BEGIN GIVEN DATA

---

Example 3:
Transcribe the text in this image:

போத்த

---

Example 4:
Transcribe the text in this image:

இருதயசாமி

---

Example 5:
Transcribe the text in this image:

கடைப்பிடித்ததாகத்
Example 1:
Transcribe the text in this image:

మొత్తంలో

END GIVEN DATA

- _WHAT YOU ARE ASKED TO DO_
The task requires an exact transcription of all the data.

- _REPLY TO THE TASK_
---

Example 3:
Transcribe the text in this image:

போத்த

---

Example 4:
Transcribe the text in this image:

இருதயசாமி

---

Example 5:
Transcribe the text in this image:

கடைப்பிடித்ததாகத்
Example 1:
Transcribe the text in this image:

మొత్తంలో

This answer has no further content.